Official Title: Orodispersible Minitablets of Enalapril in Children With Heart Failure Due to Dilated Cardiomyopathy

Brief Summary: Paediatric clinical trial in 50 children, from 1 month to less than 12 years of age, suffering from heart failure due to dilated cardiomyopathy, to obtain paediatric pharmacokinetic and pharmacodynamic data of enalapril and its active metabolite enalaprilat while treated for 8 weeks with enalapril in form of Orodispersible Minitablets (ODMTs), to describe the dose exposure in this patient population.

Detailed Summary:

This clinical trial is one of three clinical trials of the European-Commission (FP7)-funded "LENA" (Labeling of Enalapril from Neonates up to Adolescents) project: 50 children with heart failure due to dilated cardiomyopathy (LENA-Work Package (WP) 08 Trial) and 50 children with heart failure due to congenital heart disease (LENA-WP09 Trial) get treated with an optimal dose of enalapril ODMTs for up to 8 weeks after thorough, individualised titration and get invited to join the 10 months Safety Follow-up Study (LENA-WP10 Trial).

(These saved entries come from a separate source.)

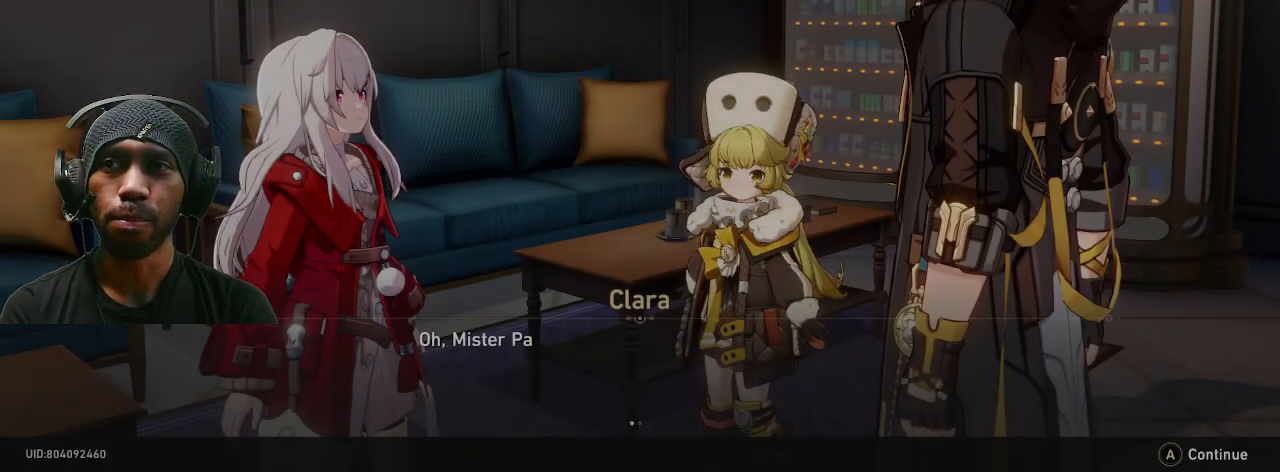
{"buttons": ["R2"], "left_stick": "center", "right_stick": "center", "events": []}
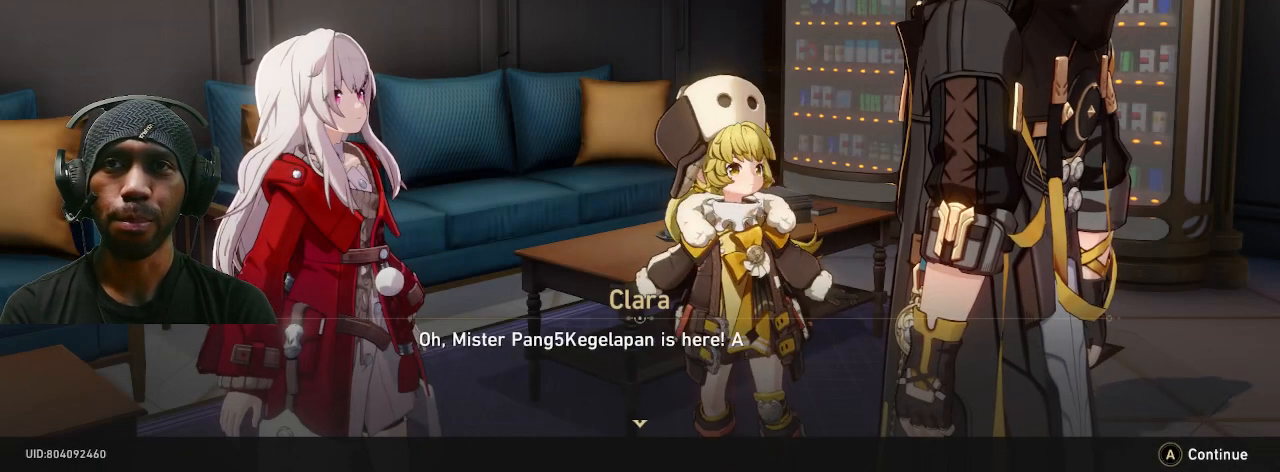
{"buttons": ["R2"], "left_stick": "center", "right_stick": "center", "events": []}
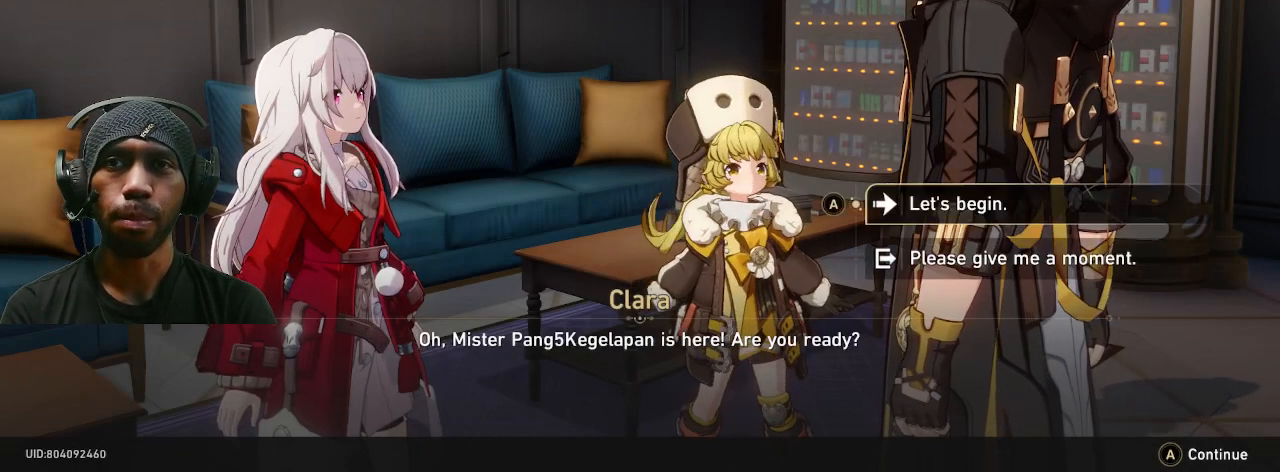
{"buttons": ["R2"], "left_stick": "center", "right_stick": "center", "events": []}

In this WP08 Trial children between 1 month and less than 12 years, naive to enalapril treatment or switched from an Angiotensin-Converting Enzyme (ACE)-Inhibitor pre-treatment, receive an Initial Dose to investigate the reaction over 8 hours before a decision on the first dose is made. Always up to 7 days later a next higher dose is given at the hospital, the patient is supervised for 4 and then always 2 hours before a decision on the prescribed dose for the next dosing period is made. In this study protocol a target dose similar to the adult target dose (20 mg of Enalapril in a 70 year old adult result in 0.282 mg/kg/day enalapril) is defined. Enalapril ODMTs of 0.25 mg and 1 mg are available to allow for an individual dose titration scheme.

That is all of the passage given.